BRIEF: Please repeat all of the lines that follow, exactly as written.

INPUT:

────────────────────

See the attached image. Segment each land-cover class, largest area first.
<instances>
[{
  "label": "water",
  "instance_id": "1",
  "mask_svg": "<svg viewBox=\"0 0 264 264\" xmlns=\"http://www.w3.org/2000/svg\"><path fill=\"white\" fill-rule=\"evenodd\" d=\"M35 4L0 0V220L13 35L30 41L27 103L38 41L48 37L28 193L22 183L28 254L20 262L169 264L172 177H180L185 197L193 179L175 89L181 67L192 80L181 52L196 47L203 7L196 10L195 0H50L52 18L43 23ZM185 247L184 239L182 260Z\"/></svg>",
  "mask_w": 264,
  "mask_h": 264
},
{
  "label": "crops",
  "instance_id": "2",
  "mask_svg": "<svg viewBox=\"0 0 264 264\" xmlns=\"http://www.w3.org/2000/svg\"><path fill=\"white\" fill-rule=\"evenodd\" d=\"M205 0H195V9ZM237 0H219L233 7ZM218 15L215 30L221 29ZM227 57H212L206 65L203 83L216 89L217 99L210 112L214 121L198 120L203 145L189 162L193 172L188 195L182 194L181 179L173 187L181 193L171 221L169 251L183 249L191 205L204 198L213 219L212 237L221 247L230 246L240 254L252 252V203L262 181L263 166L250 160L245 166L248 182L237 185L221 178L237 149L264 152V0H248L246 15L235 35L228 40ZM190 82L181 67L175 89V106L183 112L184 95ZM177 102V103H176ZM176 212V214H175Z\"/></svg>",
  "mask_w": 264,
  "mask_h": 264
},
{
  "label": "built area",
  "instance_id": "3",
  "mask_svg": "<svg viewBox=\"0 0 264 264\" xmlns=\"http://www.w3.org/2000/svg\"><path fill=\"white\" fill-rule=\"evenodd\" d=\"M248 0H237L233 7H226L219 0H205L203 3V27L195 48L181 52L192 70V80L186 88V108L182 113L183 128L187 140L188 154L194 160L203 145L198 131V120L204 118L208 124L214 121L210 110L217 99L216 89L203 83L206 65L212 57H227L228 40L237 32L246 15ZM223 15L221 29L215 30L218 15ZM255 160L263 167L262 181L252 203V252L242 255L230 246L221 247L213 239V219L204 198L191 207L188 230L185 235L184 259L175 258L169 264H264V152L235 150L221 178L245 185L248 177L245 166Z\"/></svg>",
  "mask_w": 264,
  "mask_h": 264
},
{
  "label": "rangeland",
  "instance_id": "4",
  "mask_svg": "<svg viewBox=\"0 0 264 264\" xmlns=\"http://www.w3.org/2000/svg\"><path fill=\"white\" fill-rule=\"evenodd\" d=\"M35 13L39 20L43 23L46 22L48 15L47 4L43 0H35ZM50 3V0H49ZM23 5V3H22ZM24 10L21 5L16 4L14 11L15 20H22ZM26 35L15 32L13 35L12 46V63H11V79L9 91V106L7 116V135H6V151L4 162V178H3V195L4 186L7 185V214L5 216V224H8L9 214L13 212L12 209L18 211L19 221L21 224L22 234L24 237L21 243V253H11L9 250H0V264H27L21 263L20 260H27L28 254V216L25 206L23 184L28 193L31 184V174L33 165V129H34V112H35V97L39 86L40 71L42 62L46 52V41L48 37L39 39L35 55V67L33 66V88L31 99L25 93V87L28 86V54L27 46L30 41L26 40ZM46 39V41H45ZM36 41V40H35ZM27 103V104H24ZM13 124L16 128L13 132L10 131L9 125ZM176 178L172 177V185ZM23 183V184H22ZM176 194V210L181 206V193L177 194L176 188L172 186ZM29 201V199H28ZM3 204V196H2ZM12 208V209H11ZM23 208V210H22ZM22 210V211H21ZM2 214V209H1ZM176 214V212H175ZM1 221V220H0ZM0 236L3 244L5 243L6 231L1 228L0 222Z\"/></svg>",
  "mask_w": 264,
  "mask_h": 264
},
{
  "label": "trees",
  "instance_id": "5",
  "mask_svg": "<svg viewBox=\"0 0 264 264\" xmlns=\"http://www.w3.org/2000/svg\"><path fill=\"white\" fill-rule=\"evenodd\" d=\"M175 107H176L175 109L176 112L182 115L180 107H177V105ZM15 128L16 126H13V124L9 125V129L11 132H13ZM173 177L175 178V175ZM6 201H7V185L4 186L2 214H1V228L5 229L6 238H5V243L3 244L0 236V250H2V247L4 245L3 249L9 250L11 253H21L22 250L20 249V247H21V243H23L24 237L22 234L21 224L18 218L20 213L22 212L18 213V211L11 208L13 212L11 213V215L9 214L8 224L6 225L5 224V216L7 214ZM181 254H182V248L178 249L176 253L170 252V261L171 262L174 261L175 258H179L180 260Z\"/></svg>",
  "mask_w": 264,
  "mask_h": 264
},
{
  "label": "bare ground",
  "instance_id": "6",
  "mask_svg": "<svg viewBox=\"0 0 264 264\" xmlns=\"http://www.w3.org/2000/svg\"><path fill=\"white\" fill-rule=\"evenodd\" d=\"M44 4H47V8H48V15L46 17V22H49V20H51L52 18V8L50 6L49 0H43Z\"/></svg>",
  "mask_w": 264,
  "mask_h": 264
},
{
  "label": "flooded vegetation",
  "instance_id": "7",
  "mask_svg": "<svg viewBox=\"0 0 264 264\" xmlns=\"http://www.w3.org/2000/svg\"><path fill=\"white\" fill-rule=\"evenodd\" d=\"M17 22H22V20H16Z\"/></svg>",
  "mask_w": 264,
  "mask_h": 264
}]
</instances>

────────────────────

RESPONSE TO THIS EXERCISE:
See the attached image. Segment each land-cover class, largest area first.
<instances>
[{
  "label": "water",
  "instance_id": "1",
  "mask_svg": "<svg viewBox=\"0 0 264 264\" xmlns=\"http://www.w3.org/2000/svg\"><path fill=\"white\" fill-rule=\"evenodd\" d=\"M35 4L0 0V220L13 35L30 41L27 103L38 41L48 37L28 193L22 183L28 254L20 262L169 264L172 177H180L185 197L193 179L175 89L181 67L192 80L181 52L196 47L203 7L196 10L195 0H50L52 18L43 23ZM185 247L184 239L182 260Z\"/></svg>",
  "mask_w": 264,
  "mask_h": 264
},
{
  "label": "crops",
  "instance_id": "2",
  "mask_svg": "<svg viewBox=\"0 0 264 264\" xmlns=\"http://www.w3.org/2000/svg\"><path fill=\"white\" fill-rule=\"evenodd\" d=\"M205 0H195V9ZM237 0H219L233 7ZM218 15L215 30L221 29ZM227 57H212L206 65L203 83L216 89L217 99L210 112L214 121L198 120L203 145L189 162L193 172L188 195L182 194L181 179L173 187L181 193L171 221L169 251L183 249L191 205L204 198L213 219L212 237L221 247L230 246L240 254L252 252V203L262 181L263 166L250 160L245 166L248 182L237 185L221 178L237 149L264 152V0H248L246 15L235 35L228 40ZM190 82L181 67L175 89V106L183 112L184 95ZM177 102V103H176ZM176 212V214H175Z\"/></svg>",
  "mask_w": 264,
  "mask_h": 264
},
{
  "label": "built area",
  "instance_id": "3",
  "mask_svg": "<svg viewBox=\"0 0 264 264\" xmlns=\"http://www.w3.org/2000/svg\"><path fill=\"white\" fill-rule=\"evenodd\" d=\"M248 0H237L233 7H226L219 0H205L203 3V27L195 48L181 52L192 70V80L186 88V108L182 113L183 128L187 140L188 154L194 160L203 145L198 131V120L204 118L208 124L214 121L210 110L217 99L216 89L203 83L206 65L212 57H227L228 40L237 32L246 15ZM223 15L221 29L215 30L218 15ZM255 160L263 167L262 181L252 203V252L242 255L230 246L221 247L213 239V219L204 198L191 207L188 230L185 235L184 259L175 258L169 264H264V152L235 150L221 178L245 185L248 177L245 166Z\"/></svg>",
  "mask_w": 264,
  "mask_h": 264
},
{
  "label": "rangeland",
  "instance_id": "4",
  "mask_svg": "<svg viewBox=\"0 0 264 264\" xmlns=\"http://www.w3.org/2000/svg\"><path fill=\"white\" fill-rule=\"evenodd\" d=\"M35 13L39 20L43 23L46 22L48 15L47 4L43 0H35ZM50 3V0H49ZM23 5V3H22ZM24 10L21 5L16 4L14 11L15 20H22ZM26 35L15 32L13 35L12 46V63H11V79L9 91V106L7 116V135H6V151L4 162V178H3V195L4 186L7 185V214L5 216V224H8L9 214L13 212L12 209L18 211L19 221L21 224L22 234L24 237L21 243V253H11L9 250H0V264H27L21 263L20 260H27L28 254V216L25 206L23 184L28 193L31 184V174L33 165V129H34V112H35V97L39 86L40 71L42 62L46 52V41L48 37L39 39L35 55V67L33 66V88L31 99L25 93V87L28 86V54L27 46L30 41L26 40ZM46 39V41H45ZM36 41V40H35ZM27 103V104H24ZM13 124L16 128L13 132L10 131L9 125ZM176 178L172 177V185ZM23 183V184H22ZM176 194V210L181 206V193L177 194L176 188L172 186ZM29 201V199H28ZM3 204V196H2ZM12 208V209H11ZM23 208V210H22ZM22 210V211H21ZM2 214V209H1ZM176 214V212H175ZM1 221V220H0ZM0 236L3 244L5 243L6 231L1 228L0 222Z\"/></svg>",
  "mask_w": 264,
  "mask_h": 264
},
{
  "label": "trees",
  "instance_id": "5",
  "mask_svg": "<svg viewBox=\"0 0 264 264\" xmlns=\"http://www.w3.org/2000/svg\"><path fill=\"white\" fill-rule=\"evenodd\" d=\"M175 107H176L175 109L176 112L182 115L180 107H177V105ZM15 128L16 126H13V124L9 125V129L11 132H13ZM173 177L175 178V175ZM6 201H7V185L4 186L2 214H1V228L5 229L6 238H5V243L3 244L0 236V250H2V247L4 245L3 249L9 250L11 253H21L22 250L20 249V247H21V243H23L24 237L22 234L21 224L18 218L20 213L22 212L18 213V211L11 208L13 212L11 213V215L9 214L8 224L6 225L5 224V216L7 214ZM181 254H182V248L178 249L176 253L170 252V261L171 262L174 261L175 258H179L180 260Z\"/></svg>",
  "mask_w": 264,
  "mask_h": 264
},
{
  "label": "bare ground",
  "instance_id": "6",
  "mask_svg": "<svg viewBox=\"0 0 264 264\" xmlns=\"http://www.w3.org/2000/svg\"><path fill=\"white\" fill-rule=\"evenodd\" d=\"M44 4H47V8H48V15L46 17V22H49V20H51L52 18V8L50 6L49 0H43Z\"/></svg>",
  "mask_w": 264,
  "mask_h": 264
},
{
  "label": "flooded vegetation",
  "instance_id": "7",
  "mask_svg": "<svg viewBox=\"0 0 264 264\" xmlns=\"http://www.w3.org/2000/svg\"><path fill=\"white\" fill-rule=\"evenodd\" d=\"M17 22H22V20H16Z\"/></svg>",
  "mask_w": 264,
  "mask_h": 264
}]
</instances>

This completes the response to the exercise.